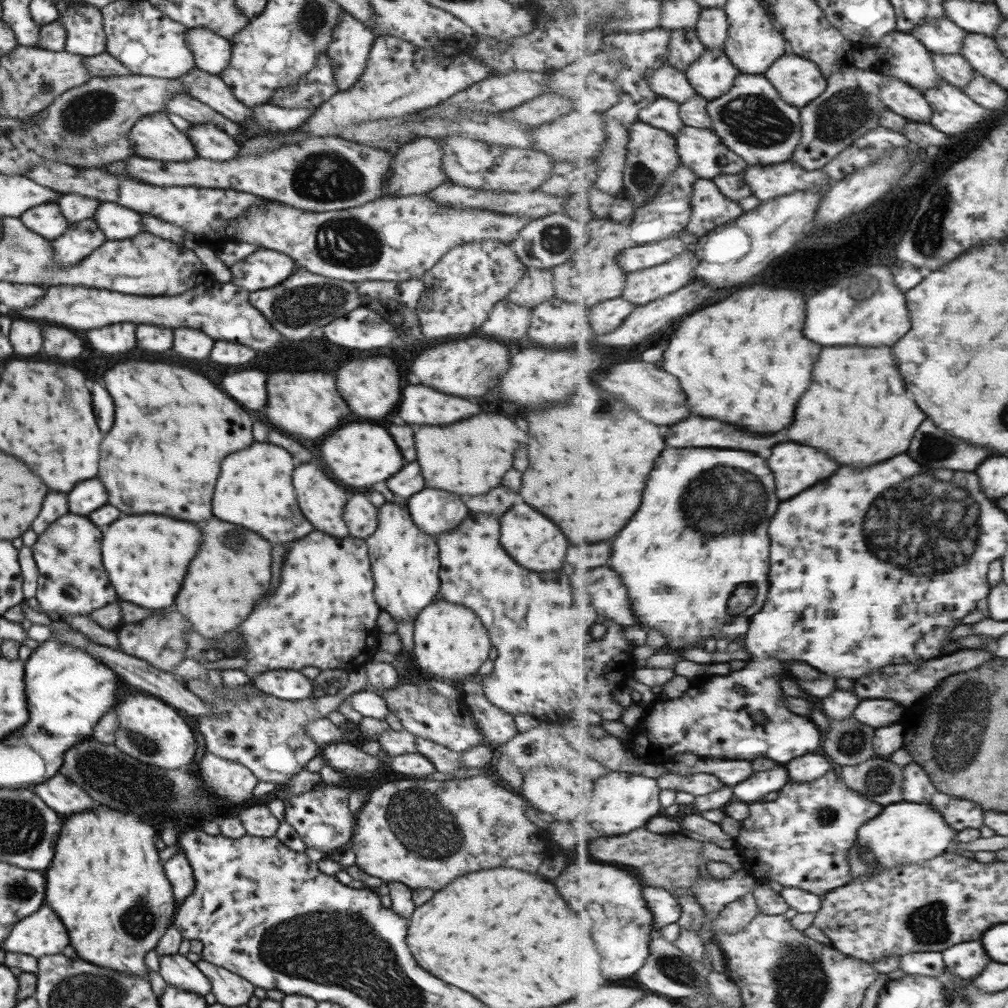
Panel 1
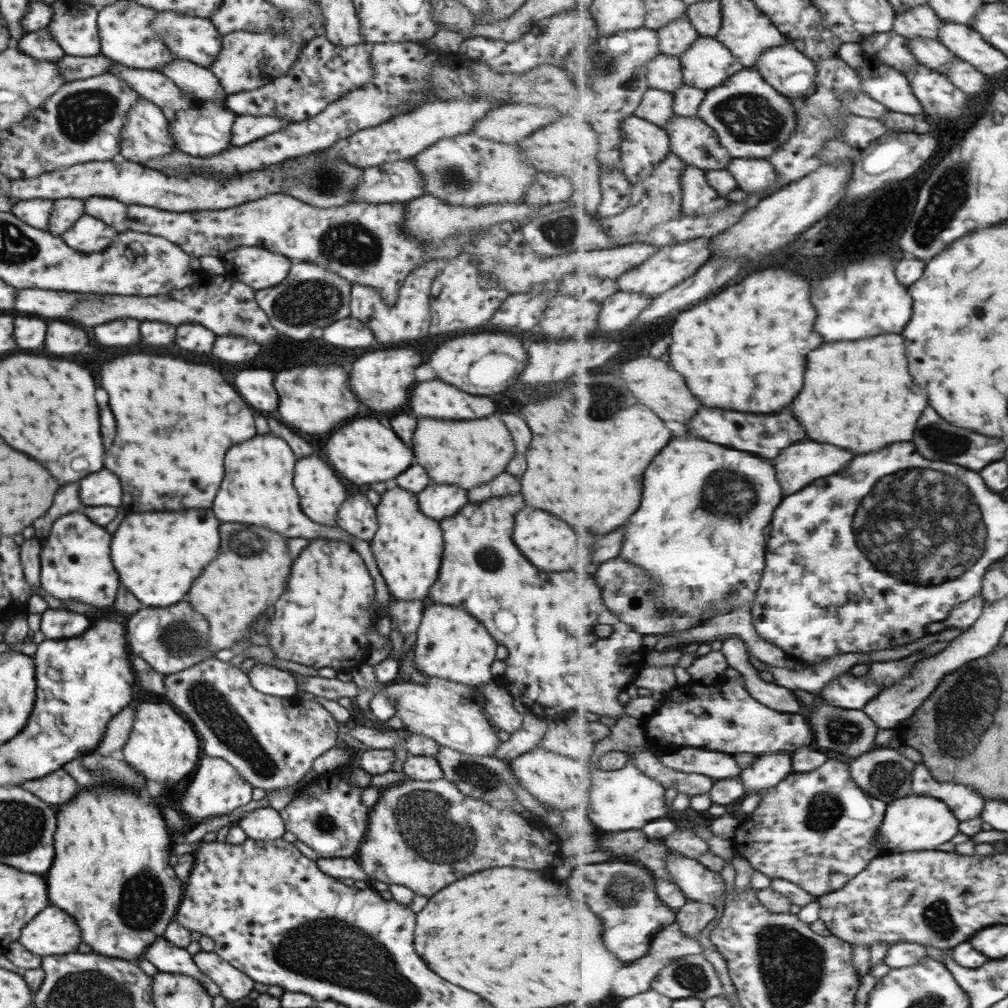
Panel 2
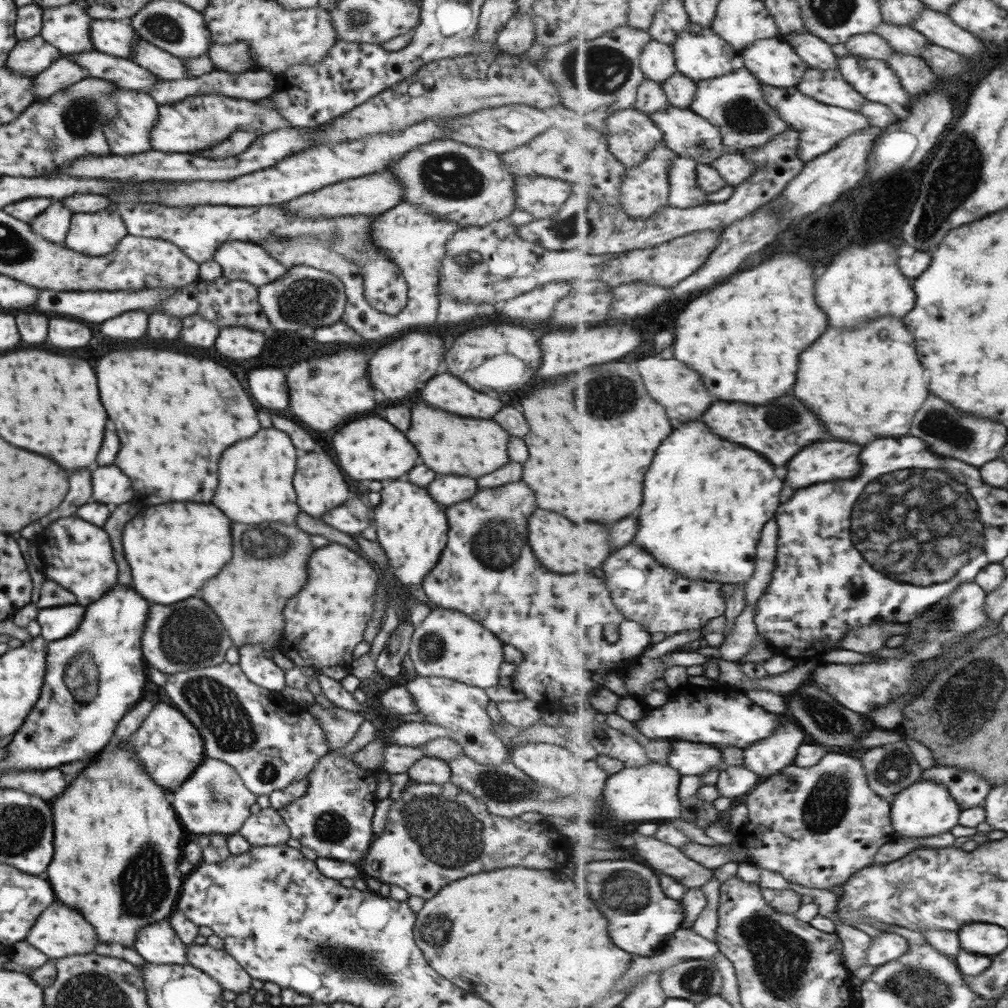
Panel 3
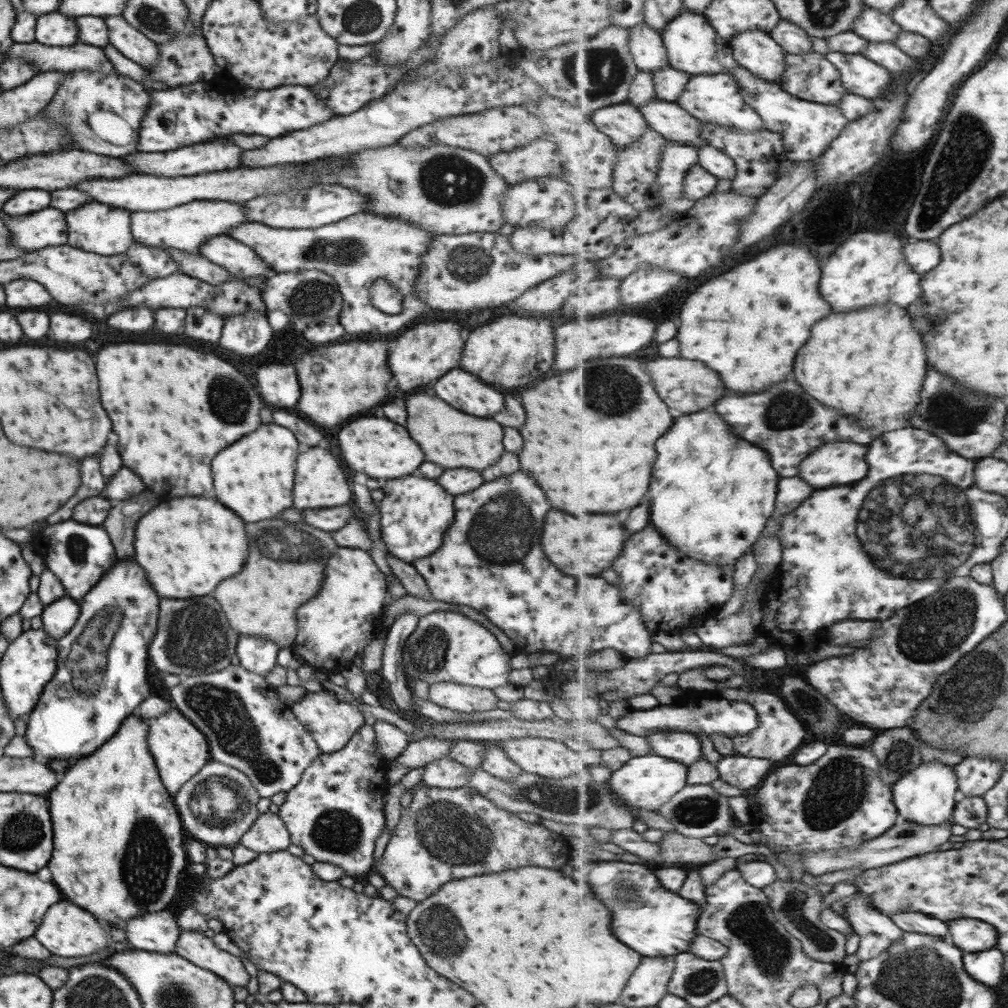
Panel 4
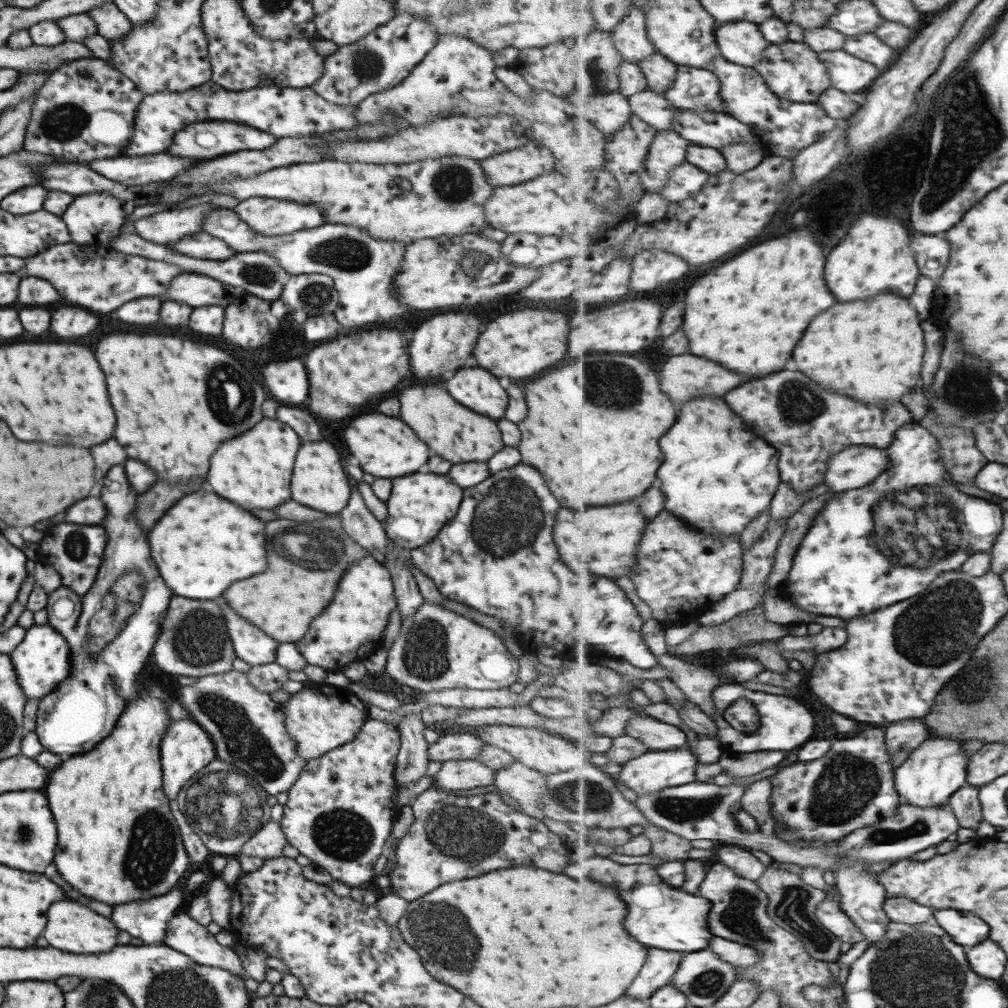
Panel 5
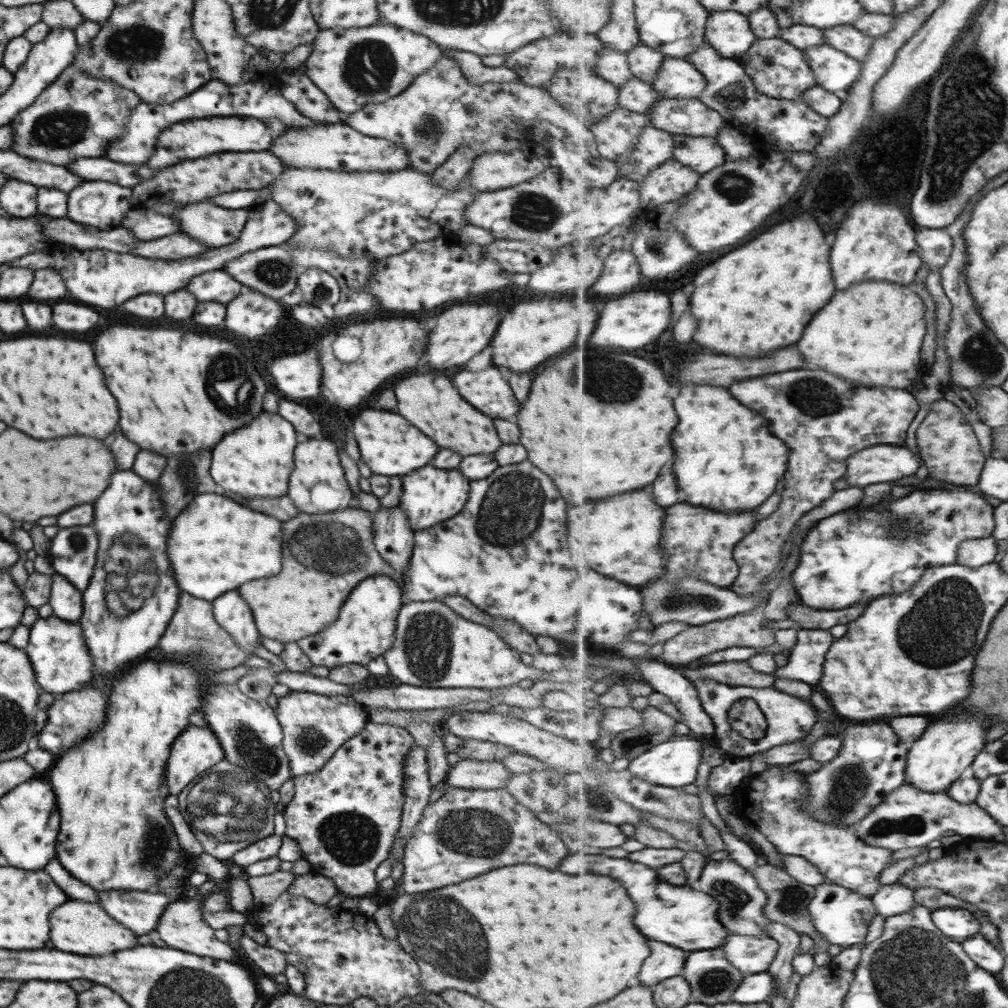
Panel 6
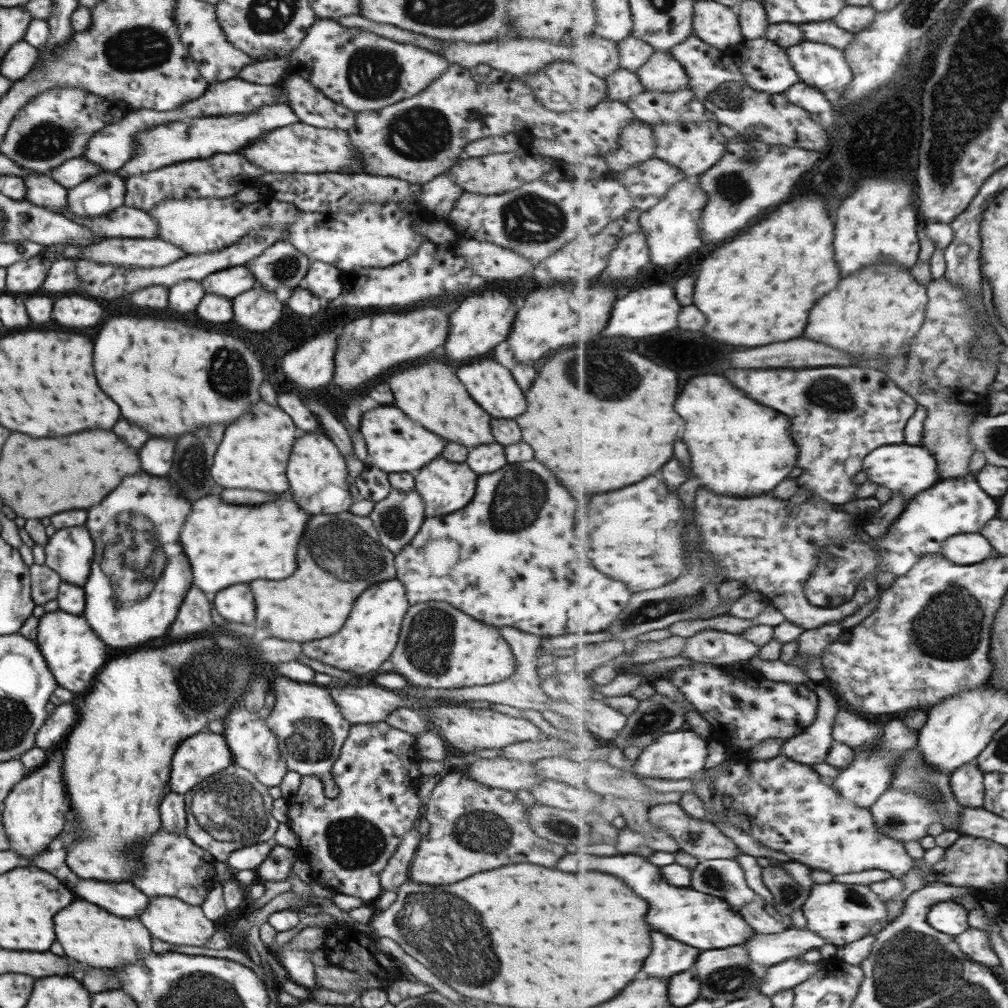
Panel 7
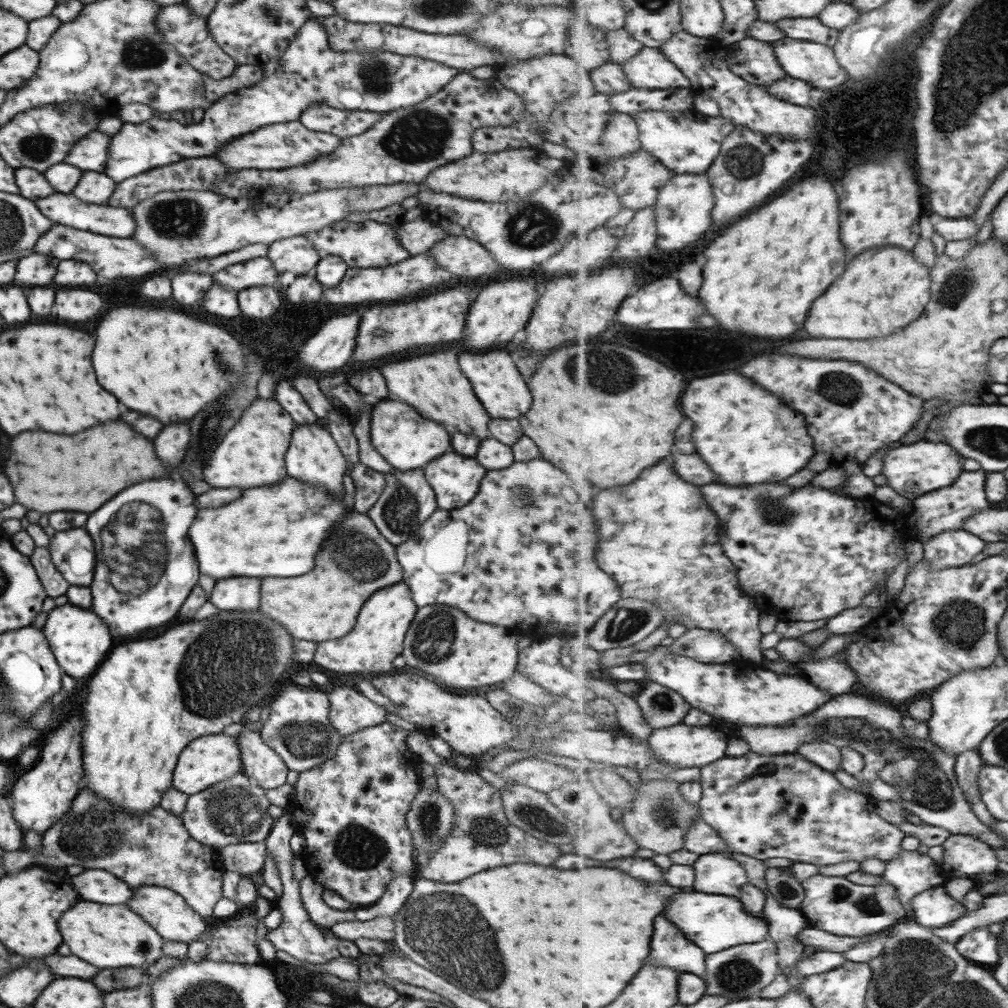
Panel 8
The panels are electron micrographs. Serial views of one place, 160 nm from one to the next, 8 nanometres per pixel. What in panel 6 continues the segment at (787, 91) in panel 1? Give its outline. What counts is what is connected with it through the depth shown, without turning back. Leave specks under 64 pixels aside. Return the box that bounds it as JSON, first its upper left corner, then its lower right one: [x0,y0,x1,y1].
[706,11,758,57]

• _What the task asks_: Restate the records above in full, word for word. Keep pictures out.

• _Task solution_:
Panel 1
Panel 2
Panel 3
Panel 4
Panel 5
Panel 6
Panel 7
Panel 8
The panels are electron micrographs. Serial views of one place, 160 nm from one to the next, 8 nanometres per pixel. What in panel 6 continues the segment at (787, 91) in panel 1? Give its outline. What counts is what is connected with it through the depth shown, without turning back. Leave specks under 64 pixels aside. Return the box that bounds it as JSON, first its upper left corner, then its lower right one: [x0,y0,x1,y1].
[706,11,758,57]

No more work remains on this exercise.